> _Challenges_
• 1. In the forum thread on KH, which readings does CLUSTER ONE say need checking more often than KH?
• 2. Write out everything in the KH forum thread from "It's not a huge" down to "dropping over time?".

> _Supplied passage_
## begin
# How important is KH?



## uhjkool (Mar 26, 2004)

My KH is at 40 which I guess is low. Is this a big deal?


----------



## Plowboy (Apr 9, 2008)

It's not a huge deal. Your just going to have to stay on your toes when it comes to pH. You could add limestone, coral, marble chips, and I'm sure a bunch of other stuff to raise it. DON'T OVER DO IT!

Have you ever noticed your pH dropping over time?


----------



## Soul Assassin (Nov 21, 2006)

Very important, dont let it go below 3* or it will crash your PH


----------



## 1rhom (Nov 6, 2009)

you'll get all your answers here
http://www.americanaquariumproducts.com/AquariumKH.html


----------



## CLUSTER ONE (Aug 2, 2006)

Its not overly important. Sure its better to keep a ton of levels in check, but i would guess 95% of hobbyists don't worry about kh and are fine. Once in a while i would check to make sure its ok, but you don't need to check as much as ammonia,ph or nitrate.


----------



## Soul Assassin (Nov 21, 2006)

sean-820 said:


> My KH is at 40 which I guess is low. Is this a big deal?


40 ppm is a bit low, you probably will encounter PH problems sooner or later. Do you cut with RO? Tap is usually not that low.


----------
## end
> _Material supplied_
## begin
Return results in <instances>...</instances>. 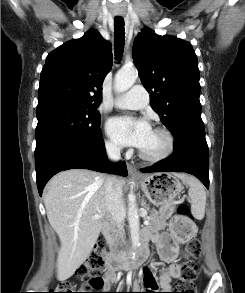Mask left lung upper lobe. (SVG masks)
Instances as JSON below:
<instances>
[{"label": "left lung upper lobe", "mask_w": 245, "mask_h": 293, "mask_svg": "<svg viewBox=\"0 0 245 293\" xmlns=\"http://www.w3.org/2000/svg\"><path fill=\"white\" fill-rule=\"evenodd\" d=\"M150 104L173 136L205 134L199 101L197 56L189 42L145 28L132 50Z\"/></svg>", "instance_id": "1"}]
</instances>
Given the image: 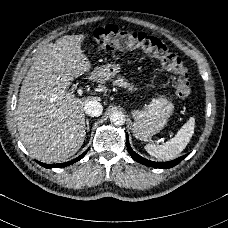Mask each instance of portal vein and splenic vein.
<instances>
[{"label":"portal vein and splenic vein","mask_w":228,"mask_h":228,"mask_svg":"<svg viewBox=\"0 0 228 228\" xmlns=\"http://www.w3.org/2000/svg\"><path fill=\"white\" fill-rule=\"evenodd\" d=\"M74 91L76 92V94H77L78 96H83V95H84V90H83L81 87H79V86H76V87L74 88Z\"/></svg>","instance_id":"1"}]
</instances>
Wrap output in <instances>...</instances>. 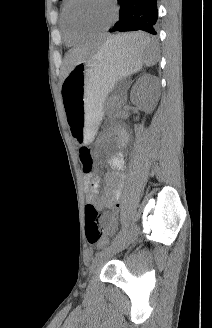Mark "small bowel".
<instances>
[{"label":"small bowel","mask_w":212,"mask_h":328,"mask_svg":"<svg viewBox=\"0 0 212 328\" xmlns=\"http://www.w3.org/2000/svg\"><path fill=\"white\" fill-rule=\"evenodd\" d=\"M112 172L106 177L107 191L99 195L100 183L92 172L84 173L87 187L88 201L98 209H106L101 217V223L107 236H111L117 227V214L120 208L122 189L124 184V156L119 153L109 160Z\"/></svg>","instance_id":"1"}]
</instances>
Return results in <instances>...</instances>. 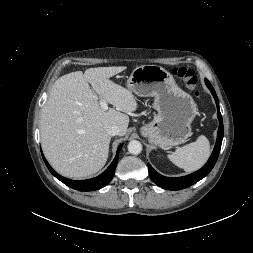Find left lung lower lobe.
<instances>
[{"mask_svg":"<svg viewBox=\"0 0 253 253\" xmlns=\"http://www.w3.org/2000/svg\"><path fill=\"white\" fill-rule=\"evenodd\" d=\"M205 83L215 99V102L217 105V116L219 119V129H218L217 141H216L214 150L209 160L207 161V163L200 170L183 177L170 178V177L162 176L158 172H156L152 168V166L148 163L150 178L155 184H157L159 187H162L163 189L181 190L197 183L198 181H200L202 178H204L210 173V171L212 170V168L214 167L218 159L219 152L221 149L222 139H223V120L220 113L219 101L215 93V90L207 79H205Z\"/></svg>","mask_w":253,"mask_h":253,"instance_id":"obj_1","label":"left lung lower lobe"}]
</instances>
## end
## begin
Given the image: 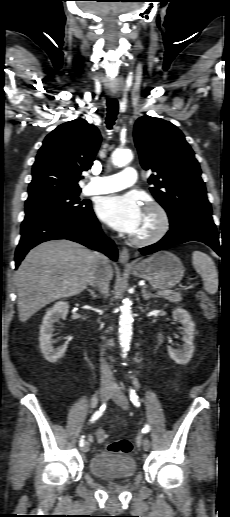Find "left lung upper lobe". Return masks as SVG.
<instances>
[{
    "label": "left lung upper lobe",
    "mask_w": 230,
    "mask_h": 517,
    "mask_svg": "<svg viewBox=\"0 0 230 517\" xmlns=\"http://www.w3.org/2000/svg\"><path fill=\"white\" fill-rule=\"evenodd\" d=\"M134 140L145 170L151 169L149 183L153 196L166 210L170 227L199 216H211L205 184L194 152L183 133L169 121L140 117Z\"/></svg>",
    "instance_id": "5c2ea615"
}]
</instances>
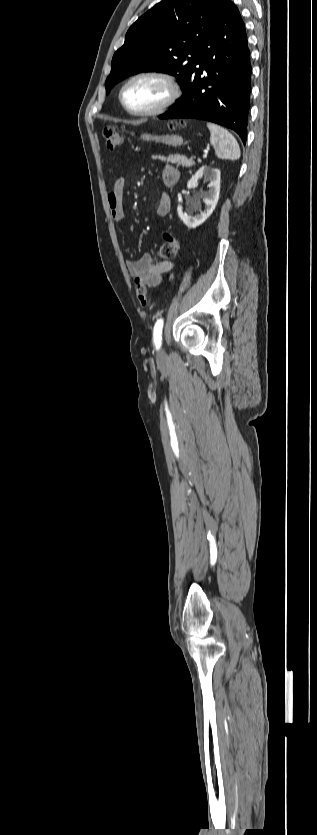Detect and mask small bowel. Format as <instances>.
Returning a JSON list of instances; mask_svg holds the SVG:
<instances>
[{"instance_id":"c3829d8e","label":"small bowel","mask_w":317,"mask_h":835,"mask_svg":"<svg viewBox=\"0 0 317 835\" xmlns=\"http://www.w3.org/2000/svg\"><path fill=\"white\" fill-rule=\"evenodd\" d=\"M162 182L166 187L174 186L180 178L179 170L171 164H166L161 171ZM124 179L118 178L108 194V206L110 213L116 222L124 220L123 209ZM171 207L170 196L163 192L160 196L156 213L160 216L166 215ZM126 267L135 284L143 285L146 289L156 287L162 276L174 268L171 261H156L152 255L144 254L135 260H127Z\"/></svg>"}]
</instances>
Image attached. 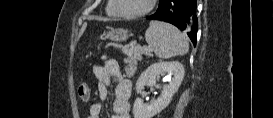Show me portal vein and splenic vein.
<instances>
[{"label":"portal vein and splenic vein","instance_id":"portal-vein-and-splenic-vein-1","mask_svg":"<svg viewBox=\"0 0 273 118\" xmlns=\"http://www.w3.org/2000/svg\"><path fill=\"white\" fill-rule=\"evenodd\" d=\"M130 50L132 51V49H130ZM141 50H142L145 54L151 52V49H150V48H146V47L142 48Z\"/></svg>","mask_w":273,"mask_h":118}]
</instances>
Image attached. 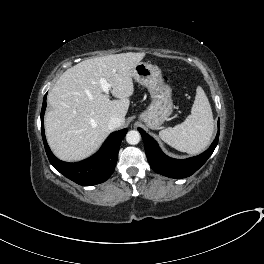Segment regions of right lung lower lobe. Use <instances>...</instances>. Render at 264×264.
## end
> _Answers for this exercise_
• 1. Ammonia, pH, and nitrate.

• 2.
It's not a huge deal. Your just going to have to stay on your toes when it comes to pH. You could add limestone, coral, marble chips, and I'm sure a bunch of other stuff to raise it. DON'T OVER DO IT!

Have you ever noticed your pH dropping over time?